● **Exercise data**:
-*-*-
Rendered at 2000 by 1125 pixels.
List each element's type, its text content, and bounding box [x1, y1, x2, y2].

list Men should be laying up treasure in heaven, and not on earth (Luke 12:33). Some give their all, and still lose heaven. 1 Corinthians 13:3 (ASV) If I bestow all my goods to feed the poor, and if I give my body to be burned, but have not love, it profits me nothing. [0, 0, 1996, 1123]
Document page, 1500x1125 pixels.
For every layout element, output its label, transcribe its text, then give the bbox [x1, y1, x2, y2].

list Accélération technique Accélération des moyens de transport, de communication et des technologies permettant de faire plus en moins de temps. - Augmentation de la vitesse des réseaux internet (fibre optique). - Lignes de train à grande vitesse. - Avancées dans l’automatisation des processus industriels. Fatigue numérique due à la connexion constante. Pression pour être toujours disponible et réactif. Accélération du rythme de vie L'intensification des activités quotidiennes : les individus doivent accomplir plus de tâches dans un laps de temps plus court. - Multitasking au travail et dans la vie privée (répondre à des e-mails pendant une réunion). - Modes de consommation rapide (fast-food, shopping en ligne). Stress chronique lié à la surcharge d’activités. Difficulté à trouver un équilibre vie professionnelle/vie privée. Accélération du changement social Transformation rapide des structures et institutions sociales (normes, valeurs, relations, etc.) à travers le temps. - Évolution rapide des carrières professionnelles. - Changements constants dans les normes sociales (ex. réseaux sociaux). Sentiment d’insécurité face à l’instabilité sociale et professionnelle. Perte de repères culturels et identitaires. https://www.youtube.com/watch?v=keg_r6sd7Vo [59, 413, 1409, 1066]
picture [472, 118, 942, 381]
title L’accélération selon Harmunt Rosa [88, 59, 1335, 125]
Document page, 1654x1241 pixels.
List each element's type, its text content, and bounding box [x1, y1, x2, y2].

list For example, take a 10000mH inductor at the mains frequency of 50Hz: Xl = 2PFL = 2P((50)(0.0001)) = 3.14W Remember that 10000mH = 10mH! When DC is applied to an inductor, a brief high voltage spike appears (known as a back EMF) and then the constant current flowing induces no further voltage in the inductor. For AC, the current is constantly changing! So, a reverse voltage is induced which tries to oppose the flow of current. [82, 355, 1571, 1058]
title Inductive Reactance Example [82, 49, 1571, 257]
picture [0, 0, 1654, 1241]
-*-*-
● **Job**:
Reproduce all the items above, renaming "bounding box" to "enclosing rectangle" wherever it occurs and leaving everything else untouched.

● **Response to this task**:
Rendered at 2000 by 1125 pixels.
List each element's type, its text content, and enclosing rectangle [x1, y1, x2, y2].

list Men should be laying up treasure in heaven, and not on earth (Luke 12:33). Some give their all, and still lose heaven. 1 Corinthians 13:3 (ASV) If I bestow all my goods to feed the poor, and if I give my body to be burned, but have not love, it profits me nothing. [0, 0, 1996, 1123]
Document page, 1500x1125 pixels.
For every layout element, output its label, transcribe its text, then give the bbox [x1, y1, x2, y2].

list Accélération technique Accélération des moyens de transport, de communication et des technologies permettant de faire plus en moins de temps. - Augmentation de la vitesse des réseaux internet (fibre optique). - Lignes de train à grande vitesse. - Avancées dans l’automatisation des processus industriels. Fatigue numérique due à la connexion constante. Pression pour être toujours disponible et réactif. Accélération du rythme de vie L'intensification des activités quotidiennes : les individus doivent accomplir plus de tâches dans un laps de temps plus court. - Multitasking au travail et dans la vie privée (répondre à des e-mails pendant une réunion). - Modes de consommation rapide (fast-food, shopping en ligne). Stress chronique lié à la surcharge d’activités. Difficulté à trouver un équilibre vie professionnelle/vie privée. Accélération du changement social Transformation rapide des structures et institutions sociales (normes, valeurs, relations, etc.) à travers le temps. - Évolution rapide des carrières professionnelles. - Changements constants dans les normes sociales (ex. réseaux sociaux). Sentiment d’insécurité face à l’instabilité sociale et professionnelle. Perte de repères culturels et identitaires. https://www.youtube.com/watch?v=keg_r6sd7Vo [59, 413, 1409, 1066]
picture [472, 118, 942, 381]
title L’accélération selon Harmunt Rosa [88, 59, 1335, 125]
Document page, 1654x1241 pixels.
List each element's type, its text content, and enclosing rectangle [x1, y1, x2, y2].

list For example, take a 10000mH inductor at the mains frequency of 50Hz: Xl = 2PFL = 2P((50)(0.0001)) = 3.14W Remember that 10000mH = 10mH! When DC is applied to an inductor, a brief high voltage spike appears (known as a back EMF) and then the constant current flowing induces no further voltage in the inductor. For AC, the current is constantly changing! So, a reverse voltage is induced which tries to oppose the flow of current. [82, 355, 1571, 1058]
title Inductive Reactance Example [82, 49, 1571, 257]
picture [0, 0, 1654, 1241]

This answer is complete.